# REQUIREMENTS
1. In the article on the O'Donnell Park garage lawsuits, write out the passage between "The law, written" and "on June 24.", inclusive, reproducing it word for word.
2. According to the article on the O'Donnell Park garage lawsuits, how much did the decorative concrete panel that fell from the garage facade weigh?

# SELECTED PASSAGE
----

Statute of repose could play in O’Donnell case
Wisconsin’s builders’ statute of repose is known as a lawsuit slayer.
The law, written to insulate contractors, architects and engineers from personal injury claims due to negligent design if an injury occurs 10 years or more after the end of construction, is a major obstacle to overcome in proving liability.
Separate lawsuits stemming from last summer’s fatal incident at the 20-year-old O’Donnell Park parking garage face that daunting task. Lawsuits were filed Jan. 19 on behalf of the estate of Jared Kellner, who was killed, and Amy and Eric Wosinski, who were injured, when a 13½-ton decorative concrete panel fell from the facade of the structure on June 24.
The statute offers protection for “any deficiency or defect in the design, land surveying, planning, supervision or observation of construction of, the construction of, or the furnishing of materials for, the improvement to real property.”
So at first glance, Wis. Stat. 893.89 and case law could block the claims against four companies named as defendants in the Kellner lawsuit.
“I can’t think of a way you would defeat it right now,” said insurance defense attorney John J. Slein of the statute. “I’m sure they will try to plead their way out of it, because it obviously could bar their entire case.”
While he didn’t go so far as to suggest that the suit will be dismissed, Slein couldn’t recall a case where the statute had been trumped.
But the plaintiffs are confident that a statutory exception to the 10-year rule, which has proven successful in other cases, will negate the defense.
The statute contains a provision that bars application for “a person who commits fraud, concealment or misrepresentation related to a deficiency or defect in the improvement to real property.”
Bill Cannon, who is representing Kellner and his family, argued that the defendants knowingly hid defects and cut corners during the construction of the garage, thereby invalidating a statute of repose defense.
“If it was a concealed defect, the statute doesn’t apply,” said Cannon, of Cannon & Dunphy. “Anyone that tells you different doesn’t know what they are talking about.”

----

# DATASET
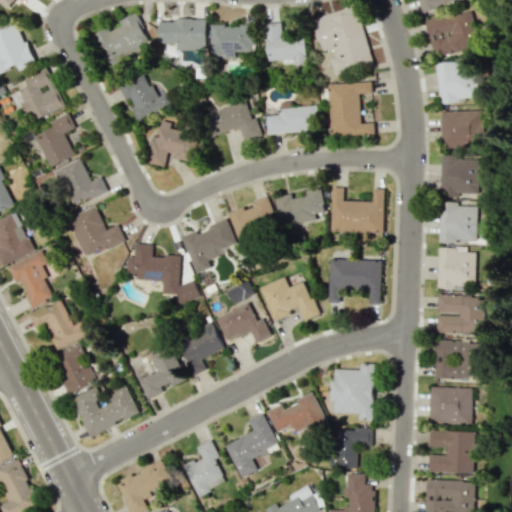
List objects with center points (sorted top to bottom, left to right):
building: (184, 33)
building: (451, 33)
building: (122, 39)
building: (231, 39)
building: (343, 39)
building: (284, 45)
building: (13, 48)
building: (455, 80)
building: (37, 95)
building: (144, 97)
building: (348, 108)
building: (293, 119)
building: (233, 120)
building: (461, 128)
building: (56, 140)
building: (461, 176)
building: (79, 181)
building: (4, 196)
building: (299, 207)
building: (357, 212)
road: (157, 214)
building: (457, 222)
building: (93, 231)
building: (12, 239)
building: (207, 243)
road: (410, 254)
building: (455, 268)
building: (160, 271)
building: (32, 277)
building: (354, 278)
building: (240, 291)
building: (288, 298)
building: (460, 314)
building: (59, 323)
building: (242, 323)
building: (200, 347)
building: (457, 359)
building: (76, 369)
building: (161, 371)
building: (354, 390)
road: (235, 391)
building: (449, 404)
building: (104, 408)
building: (299, 415)
road: (45, 423)
road: (53, 439)
building: (251, 445)
building: (348, 445)
building: (4, 446)
building: (451, 451)
building: (205, 470)
building: (143, 484)
building: (17, 488)
building: (357, 494)
building: (448, 496)
building: (300, 501)
building: (163, 510)
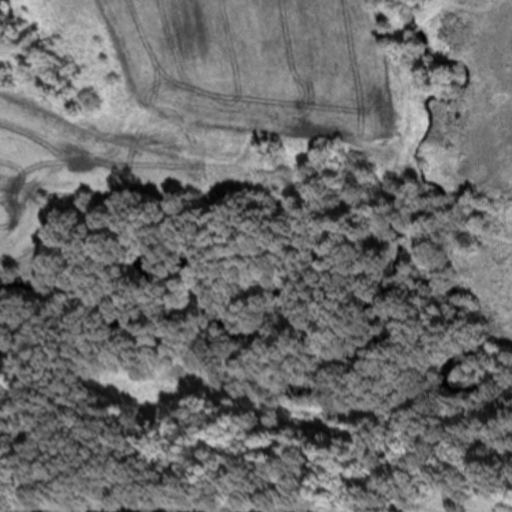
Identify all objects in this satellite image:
road: (186, 263)
river: (253, 333)
building: (361, 391)
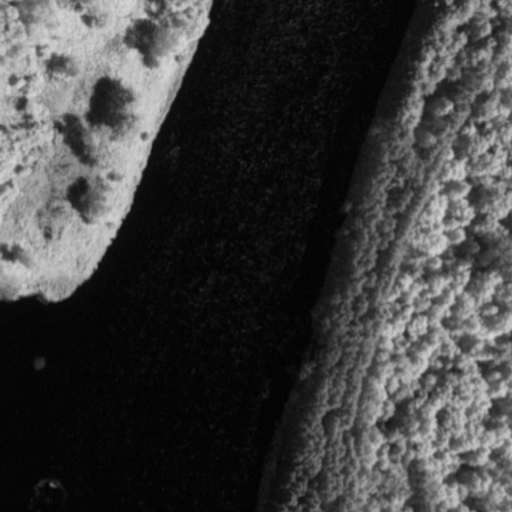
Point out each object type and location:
river: (254, 255)
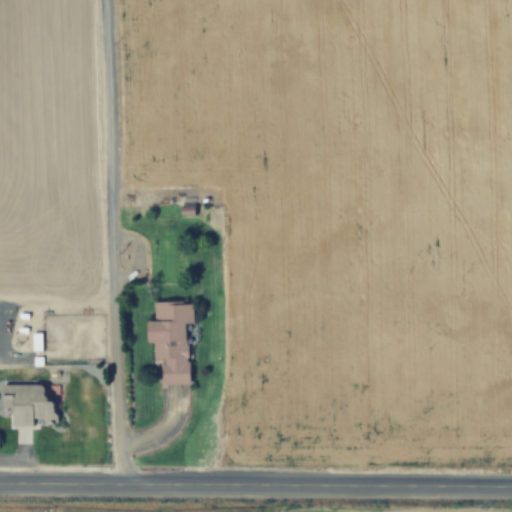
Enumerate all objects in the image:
road: (118, 242)
building: (173, 340)
building: (32, 403)
road: (256, 485)
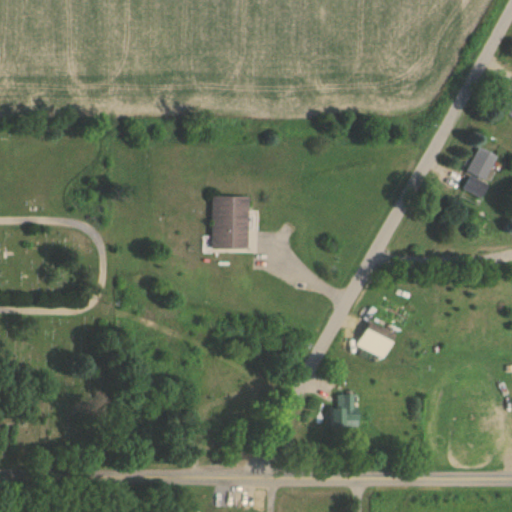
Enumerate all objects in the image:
building: (507, 103)
building: (507, 104)
building: (476, 172)
building: (476, 175)
building: (227, 222)
road: (381, 245)
road: (444, 260)
road: (107, 267)
road: (311, 273)
park: (59, 294)
building: (374, 339)
building: (375, 339)
building: (223, 403)
building: (340, 411)
building: (341, 411)
road: (380, 478)
road: (124, 479)
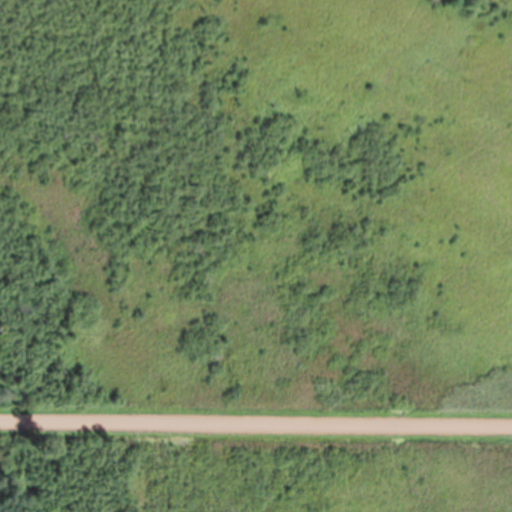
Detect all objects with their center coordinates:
road: (255, 422)
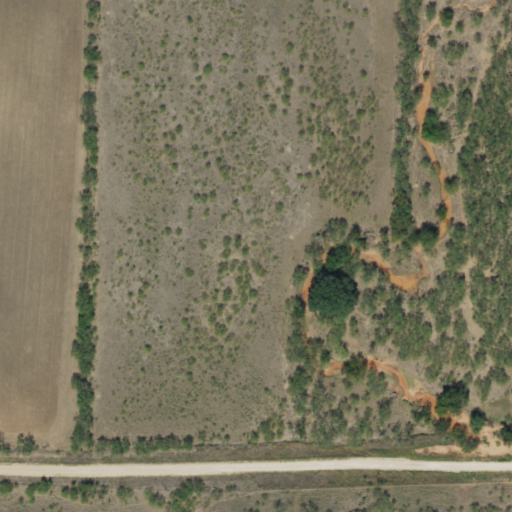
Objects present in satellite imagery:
road: (255, 471)
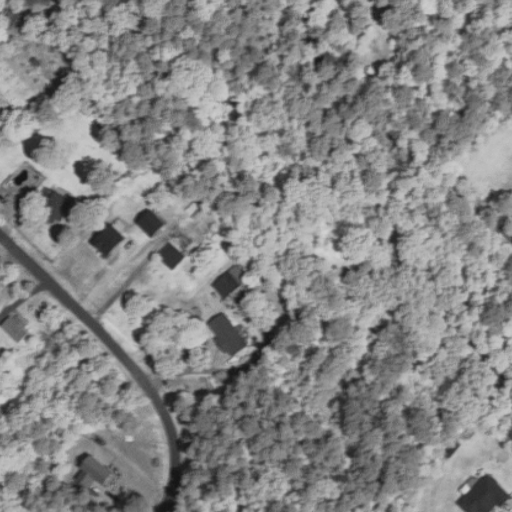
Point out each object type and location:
road: (5, 8)
building: (18, 22)
building: (90, 104)
building: (60, 206)
building: (53, 207)
building: (147, 223)
building: (106, 239)
building: (173, 255)
building: (169, 256)
building: (227, 281)
building: (231, 281)
road: (126, 285)
building: (380, 312)
building: (17, 327)
building: (13, 328)
building: (228, 334)
building: (224, 335)
road: (123, 355)
road: (199, 370)
building: (482, 495)
building: (489, 496)
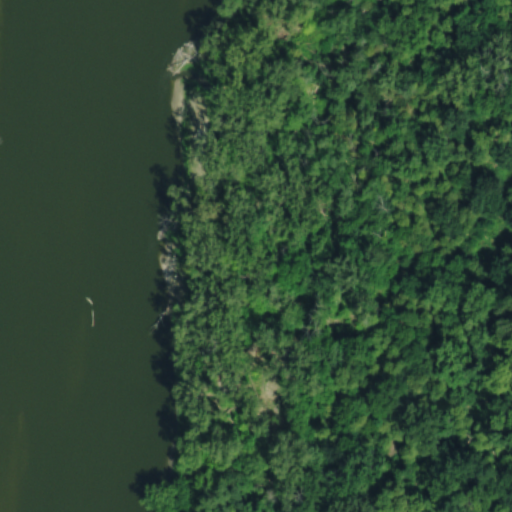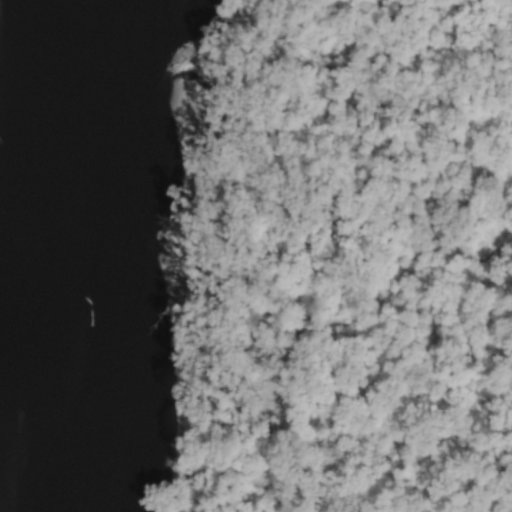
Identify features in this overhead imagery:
river: (72, 259)
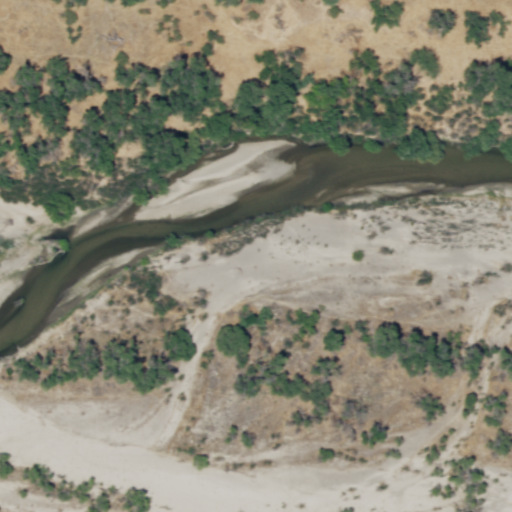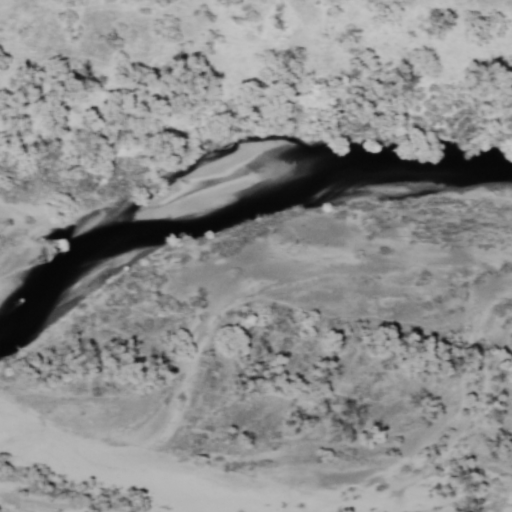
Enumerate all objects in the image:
park: (240, 69)
river: (253, 278)
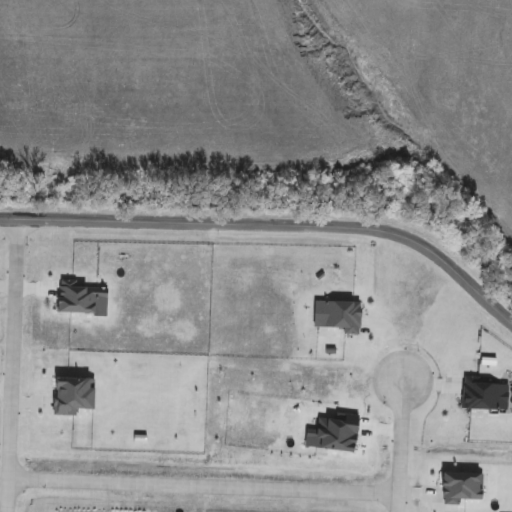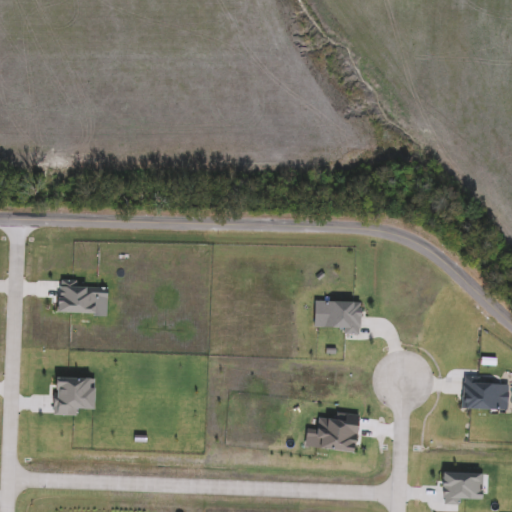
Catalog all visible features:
road: (273, 225)
road: (11, 364)
road: (397, 442)
road: (200, 494)
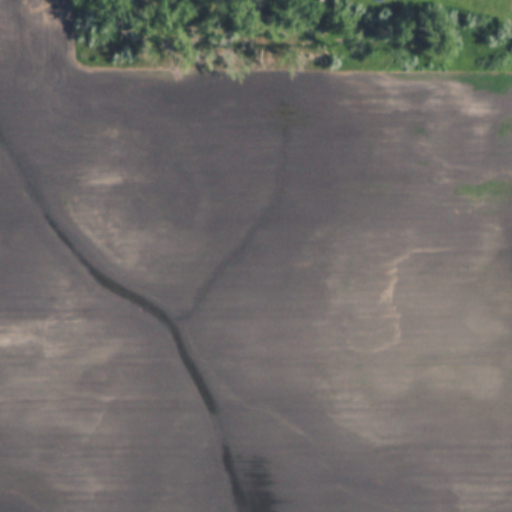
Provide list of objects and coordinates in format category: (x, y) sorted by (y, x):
crop: (251, 282)
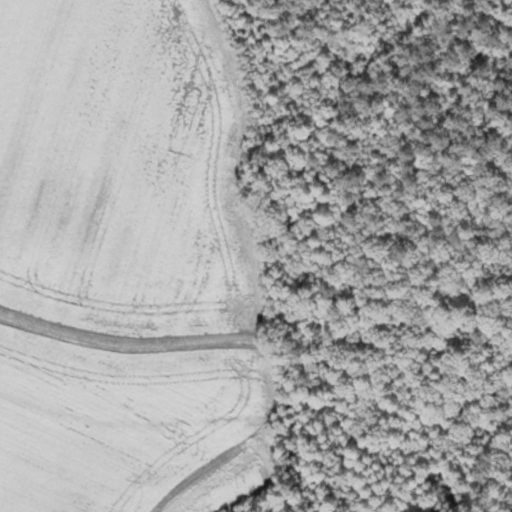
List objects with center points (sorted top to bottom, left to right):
road: (280, 366)
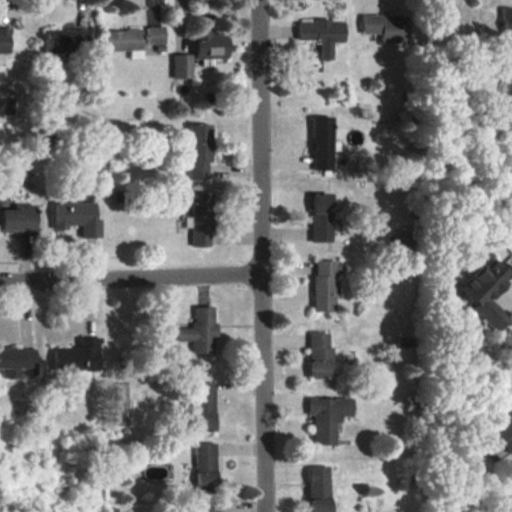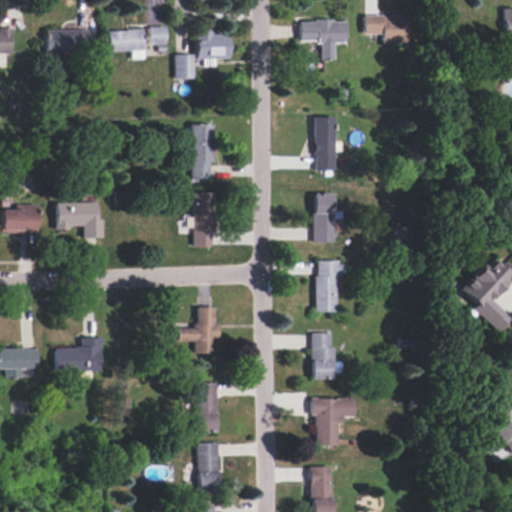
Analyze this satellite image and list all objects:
building: (505, 19)
building: (506, 20)
building: (384, 27)
building: (386, 27)
building: (155, 34)
building: (320, 34)
building: (320, 36)
building: (154, 37)
building: (4, 39)
building: (122, 39)
building: (4, 40)
building: (62, 40)
building: (63, 41)
building: (124, 41)
building: (207, 43)
building: (208, 44)
building: (180, 66)
building: (181, 66)
building: (321, 143)
building: (322, 145)
building: (199, 152)
building: (199, 153)
building: (75, 217)
building: (320, 217)
building: (17, 218)
building: (75, 218)
building: (200, 219)
building: (321, 219)
building: (16, 220)
building: (201, 220)
road: (262, 255)
road: (131, 277)
building: (324, 284)
building: (323, 287)
building: (486, 291)
building: (486, 292)
building: (199, 330)
building: (199, 332)
building: (76, 356)
building: (319, 356)
building: (77, 357)
building: (320, 357)
building: (17, 359)
building: (15, 361)
building: (201, 407)
building: (202, 408)
building: (325, 417)
building: (324, 419)
building: (502, 426)
building: (502, 426)
building: (203, 466)
building: (204, 468)
building: (316, 488)
building: (316, 489)
building: (196, 508)
building: (195, 509)
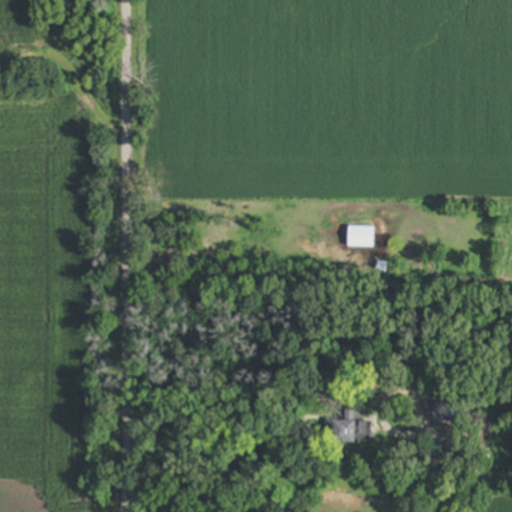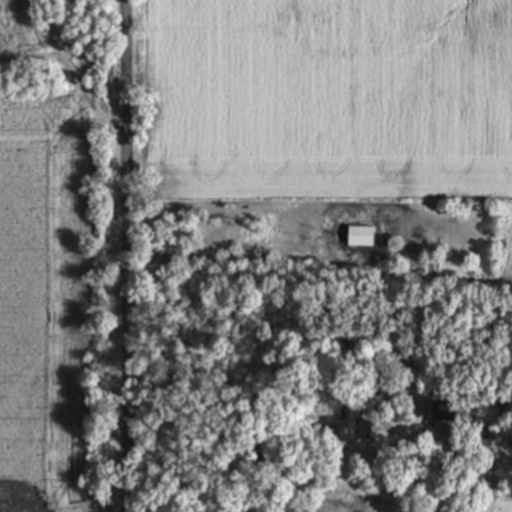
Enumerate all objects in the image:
road: (125, 256)
building: (451, 412)
building: (351, 427)
road: (449, 470)
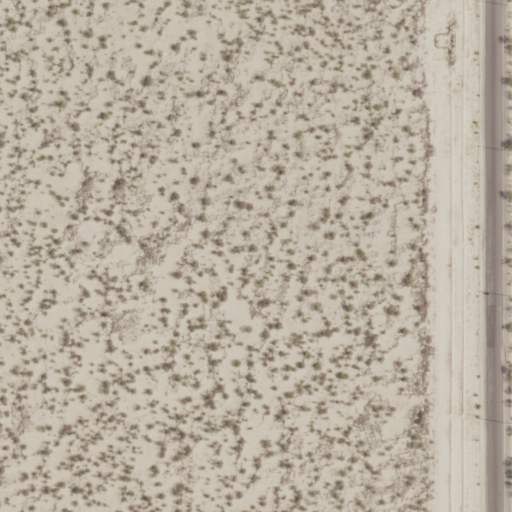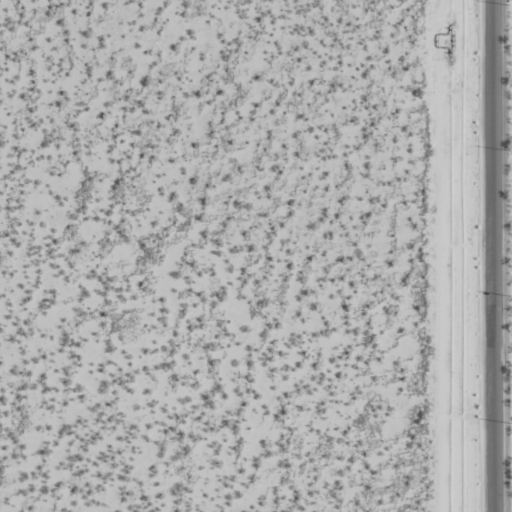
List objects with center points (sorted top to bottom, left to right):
road: (477, 256)
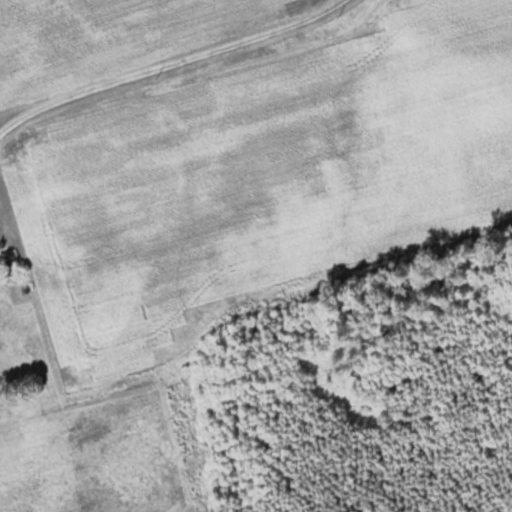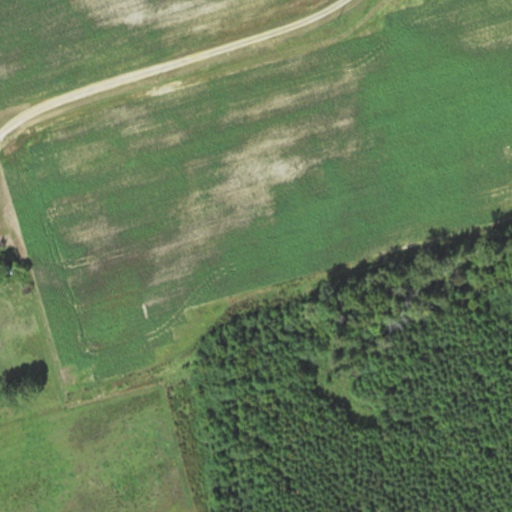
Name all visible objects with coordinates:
road: (120, 385)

----

# TASK RESPONSES
1.
The law, written to insulate contractors, architects and engineers from personal injury claims due to negligent design if an injury occurs 10 years or more after the end of construction, is a major obstacle to overcome in proving liability.
Separate lawsuits stemming from last summer’s fatal incident at the 20-year-old O’Donnell Park parking garage face that daunting task. Lawsuits were filed Jan. 19 on behalf of the estate of Jared Kellner, who was killed, and Amy and Eric Wosinski, who were injured, when a 13½-ton decorative concrete panel fell from the facade of the structure on June 24.

2. 13½ tons.